#### RECORDS SUPPLIED

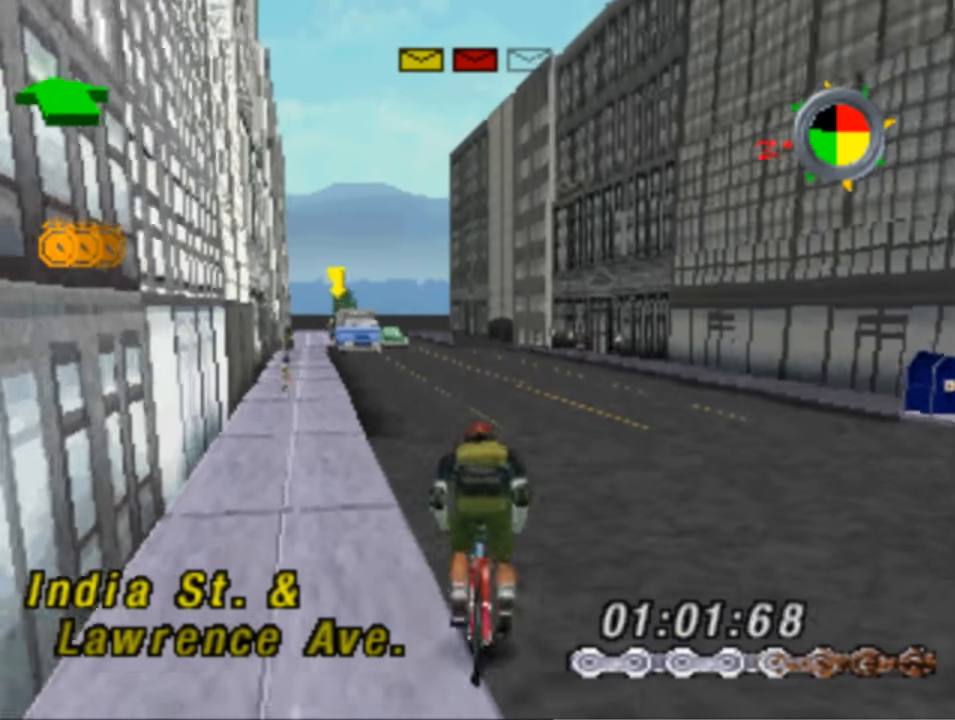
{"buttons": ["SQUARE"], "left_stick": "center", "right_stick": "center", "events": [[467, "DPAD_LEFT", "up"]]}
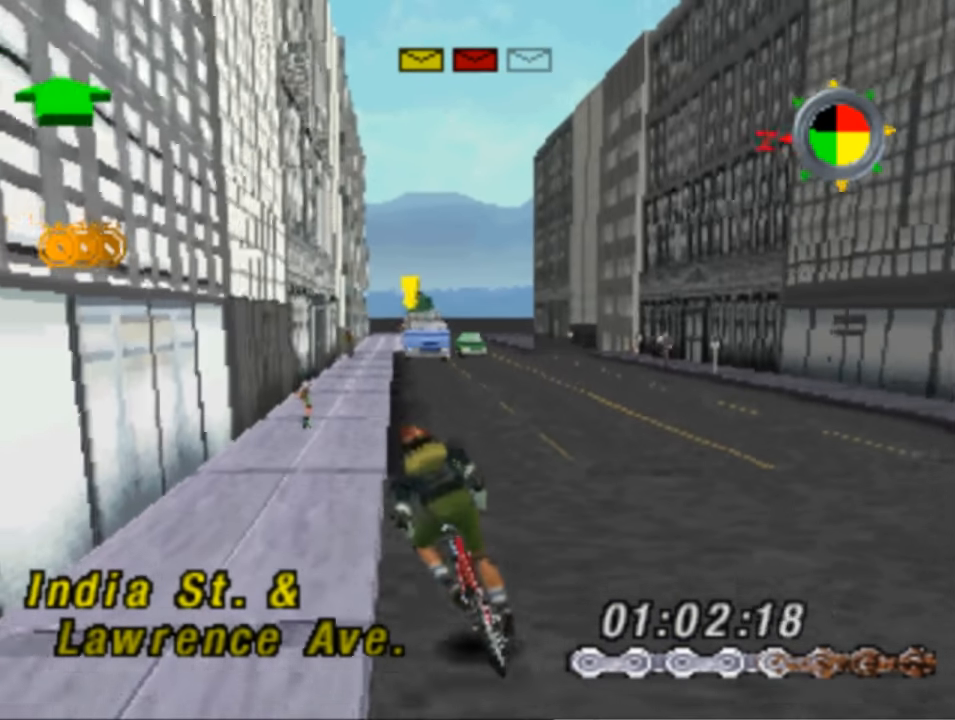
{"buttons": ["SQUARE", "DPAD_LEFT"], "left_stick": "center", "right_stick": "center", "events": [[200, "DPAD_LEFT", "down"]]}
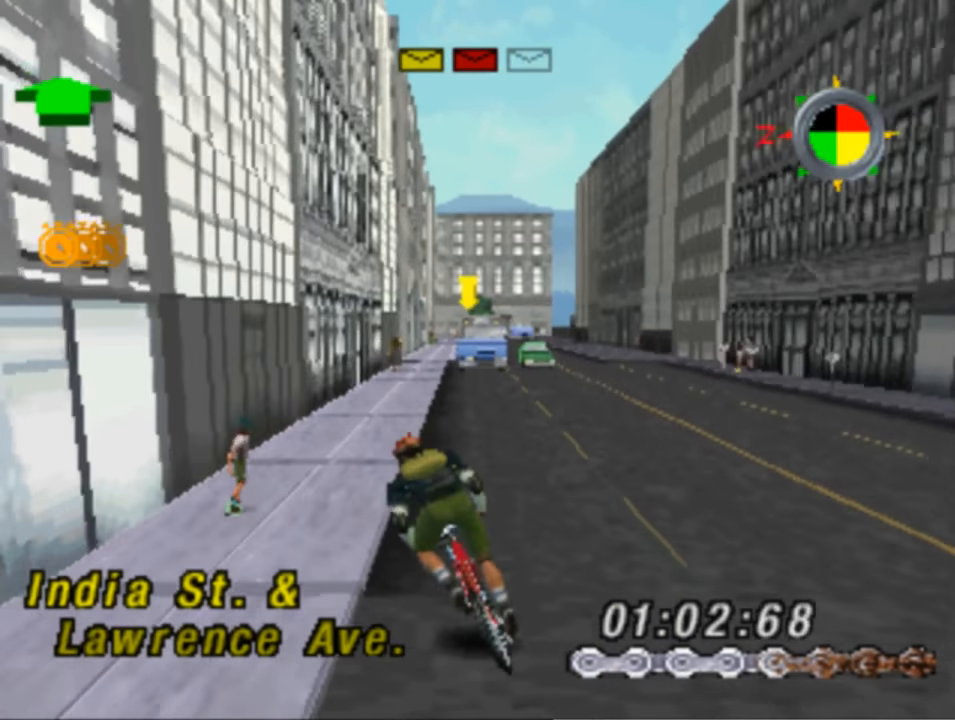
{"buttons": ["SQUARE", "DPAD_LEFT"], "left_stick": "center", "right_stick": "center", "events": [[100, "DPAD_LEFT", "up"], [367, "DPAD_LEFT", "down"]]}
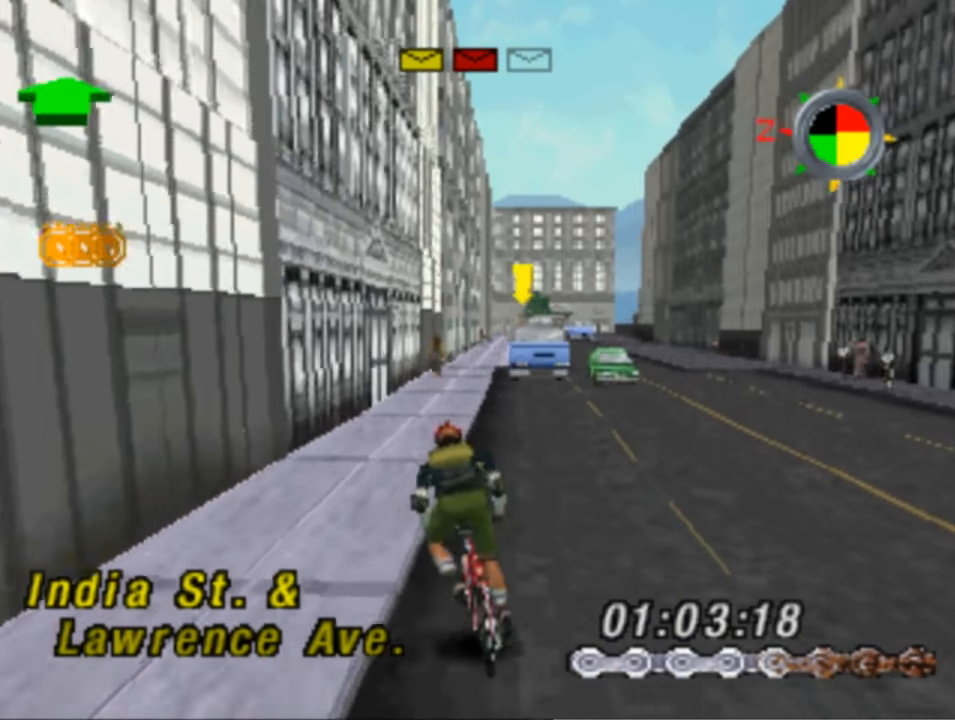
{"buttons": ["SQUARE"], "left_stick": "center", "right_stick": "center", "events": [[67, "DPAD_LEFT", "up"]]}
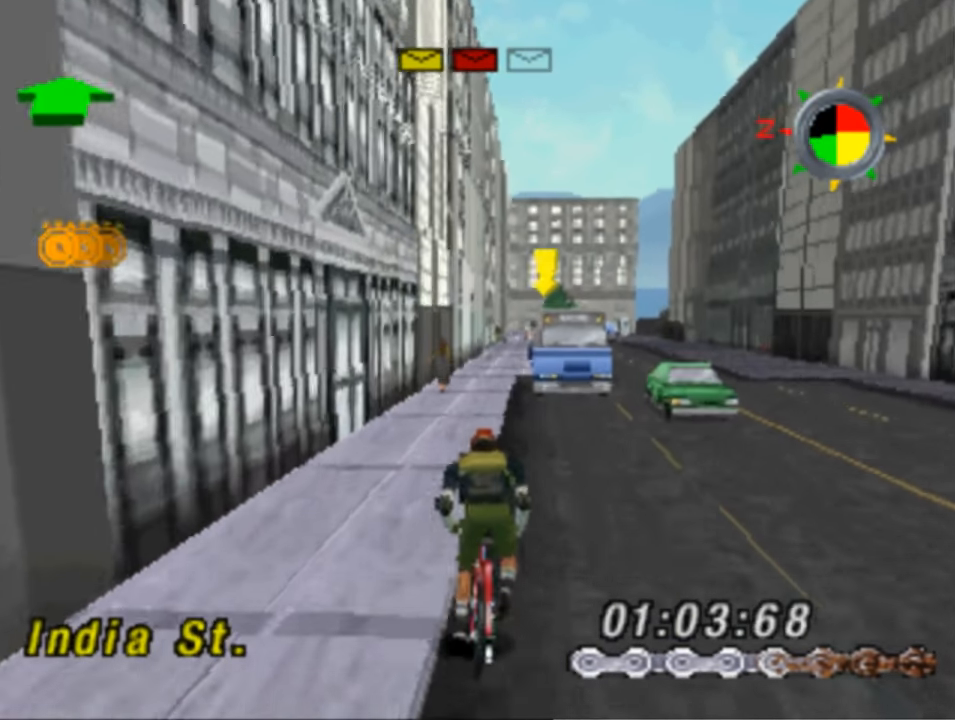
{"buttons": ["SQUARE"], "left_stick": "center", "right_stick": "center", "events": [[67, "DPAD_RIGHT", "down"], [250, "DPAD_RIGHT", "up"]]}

########

All of the lines above should be retyped precisely, apart from the pictures.

> SOLUTION TO THIS TASK
{"buttons": ["SQUARE"], "left_stick": "center", "right_stick": "center", "events": [[467, "DPAD_LEFT", "up"]]}
{"buttons": ["SQUARE", "DPAD_LEFT"], "left_stick": "center", "right_stick": "center", "events": [[200, "DPAD_LEFT", "down"]]}
{"buttons": ["SQUARE", "DPAD_LEFT"], "left_stick": "center", "right_stick": "center", "events": [[100, "DPAD_LEFT", "up"], [367, "DPAD_LEFT", "down"]]}
{"buttons": ["SQUARE"], "left_stick": "center", "right_stick": "center", "events": [[67, "DPAD_LEFT", "up"]]}
{"buttons": ["SQUARE"], "left_stick": "center", "right_stick": "center", "events": [[67, "DPAD_RIGHT", "down"], [250, "DPAD_RIGHT", "up"]]}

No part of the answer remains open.